The new provision, enacted as part of the American Recovery and Reinvestment Act of 2009, enables small businesses with a net operating loss (NOL) in 2008 to elect to offset this loss against income earned in up to five prior years. Typically, an NOL can be carried back for only two years. The IRS released legal guidance today in Revenue Procedure 2009-19 outlining specific details.  Some taxpayers must make the election to use this special carryback by April 17, 2009.

“The new net operating loss provisions could throw a lifeline to struggling businesses, providing them with a quick infusion of cash,” said IRS Commissioner Doug Shulman. “We want to make it as easy as possible for small businesses to take advantage of these key tax benefits.”

With the economic downturn and the new law, the IRS expects record numbers of small businesses to be eligible for the refunds. The IRS is putting in special steps to ensure timely processing of these refunds to help small businesses during this difficult period.

Small businesses with large losses in 2008 may be able to benefit fully from those losses now, rather than waiting until claiming them on future tax returns.

The normal two-year carryback remains available if the small business does not elect the special carryback provision.  If the loss exceeds the income for the carryback period, the taxpayer can continue to carry forward the remaining balance of the NOL for up to 20 years.

For small businesses that use a fiscal year, this special carryback may be used for an NOL in either a tax year that ends in 2008 or a tax year that begins in 2008.  Once a taxpayer makes this election, it may not be changed.

To qualify for the new five-year carryback provision, a small business must have no greater than an average of $15 million in gross receipts over a three-year period ending with the tax year of the NOL.  Businesses with more than $15 million in gross receipts still qualify to carry back their 2008 NOL for two years.

There are several methods that a small business uses to elect the new provision as detailed in the Revenue Procedure.

If a small business previously elected to waive the carryback of 2008 NOL but now wants to elect this special carryback, the small business may revoke its previous election to waive the carryback.  The election revocation must be made on or before April 17, 2009.

Generally small businesses that are not corporations (including sole proprietorships filing schedule C with their Form 1040) may accelerate a refund by using Form 1045, Application for Tentative Refund.

Corporations with NOLs may also accelerate a refund by using Form 1139, Corporation Application for Tentative Refund.

The IRS will be closely monitoring these filings and will provide additional staff as needed to process these forms.
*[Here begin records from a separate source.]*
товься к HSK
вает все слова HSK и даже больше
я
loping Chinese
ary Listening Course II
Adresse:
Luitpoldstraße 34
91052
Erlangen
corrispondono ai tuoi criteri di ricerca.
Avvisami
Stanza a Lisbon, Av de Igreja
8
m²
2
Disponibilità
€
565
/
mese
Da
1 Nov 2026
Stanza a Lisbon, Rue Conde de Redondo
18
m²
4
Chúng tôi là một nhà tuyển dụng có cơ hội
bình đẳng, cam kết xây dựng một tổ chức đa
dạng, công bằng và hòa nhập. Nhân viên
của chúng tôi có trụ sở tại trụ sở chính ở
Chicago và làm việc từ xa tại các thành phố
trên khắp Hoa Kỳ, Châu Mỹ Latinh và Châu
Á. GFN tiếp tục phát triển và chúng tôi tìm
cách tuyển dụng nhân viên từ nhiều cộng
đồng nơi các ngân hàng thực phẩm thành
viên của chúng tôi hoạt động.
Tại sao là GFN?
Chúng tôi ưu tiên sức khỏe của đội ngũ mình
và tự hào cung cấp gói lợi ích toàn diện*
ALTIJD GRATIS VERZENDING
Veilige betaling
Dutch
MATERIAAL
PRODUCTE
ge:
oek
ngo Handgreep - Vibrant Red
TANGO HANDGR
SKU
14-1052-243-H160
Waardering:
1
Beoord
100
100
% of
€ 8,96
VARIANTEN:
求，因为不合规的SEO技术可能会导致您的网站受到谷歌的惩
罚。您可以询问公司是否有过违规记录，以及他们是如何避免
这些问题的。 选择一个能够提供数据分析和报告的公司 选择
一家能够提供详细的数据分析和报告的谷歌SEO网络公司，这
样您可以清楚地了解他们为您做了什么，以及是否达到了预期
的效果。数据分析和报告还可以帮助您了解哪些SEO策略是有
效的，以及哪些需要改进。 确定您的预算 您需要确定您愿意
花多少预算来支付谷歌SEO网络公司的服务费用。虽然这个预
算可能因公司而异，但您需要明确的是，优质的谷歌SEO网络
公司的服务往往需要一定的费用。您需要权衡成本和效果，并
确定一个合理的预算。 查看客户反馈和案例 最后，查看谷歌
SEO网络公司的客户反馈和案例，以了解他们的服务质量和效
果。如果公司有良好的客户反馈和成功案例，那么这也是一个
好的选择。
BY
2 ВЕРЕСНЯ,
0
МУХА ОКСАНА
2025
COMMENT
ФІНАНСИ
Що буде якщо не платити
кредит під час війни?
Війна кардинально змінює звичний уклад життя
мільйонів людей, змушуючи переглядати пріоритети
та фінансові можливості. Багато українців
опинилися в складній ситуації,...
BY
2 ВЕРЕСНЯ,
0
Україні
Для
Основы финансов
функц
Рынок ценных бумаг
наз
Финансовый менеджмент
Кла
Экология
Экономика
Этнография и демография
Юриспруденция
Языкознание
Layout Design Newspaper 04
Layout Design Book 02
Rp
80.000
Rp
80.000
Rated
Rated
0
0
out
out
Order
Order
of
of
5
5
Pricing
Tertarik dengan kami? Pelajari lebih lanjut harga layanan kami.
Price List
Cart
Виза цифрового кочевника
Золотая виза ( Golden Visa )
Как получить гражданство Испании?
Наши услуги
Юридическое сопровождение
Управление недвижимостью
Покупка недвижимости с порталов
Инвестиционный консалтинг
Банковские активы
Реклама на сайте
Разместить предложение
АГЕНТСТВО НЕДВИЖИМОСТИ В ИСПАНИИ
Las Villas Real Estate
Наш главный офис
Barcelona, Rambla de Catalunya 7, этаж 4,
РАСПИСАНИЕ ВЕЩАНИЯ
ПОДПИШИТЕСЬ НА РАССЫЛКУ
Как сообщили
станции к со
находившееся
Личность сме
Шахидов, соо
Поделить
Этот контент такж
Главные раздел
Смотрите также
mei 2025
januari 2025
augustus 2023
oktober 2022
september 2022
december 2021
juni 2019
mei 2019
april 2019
The IRS will work to issue refunds within 45 days or even earlier to the degree possible.

In addition, Frequently Asked Questions have been posted on the IRS.gov web site.  Small businesses that file Form 1040 can also call 1-800-829-1040 with NOL questions. Corporations can contact 1-800-829-4933 with NOL questions.

Form 1045 or Form 1139, whichever the taxpayer uses, generally must be filed within one year after the end of the tax year of the NOL. In addition, the current year’s tax return must be filed by the date the Form 1045 or Form 1139 is filed.  Form 1045 and Form 1139 are filed at the same place the taxpayer’s return is filed, as listed on the return instructions.

Accelerated refunds paid via Form 1045 or Form 1139 is described as “tentative” because the applications for refunds are potentially subject to review at a later date. Form 1045 Instructions and Form 1139 Instructions on www.IRS.gov provide more information on the accelerated refund option.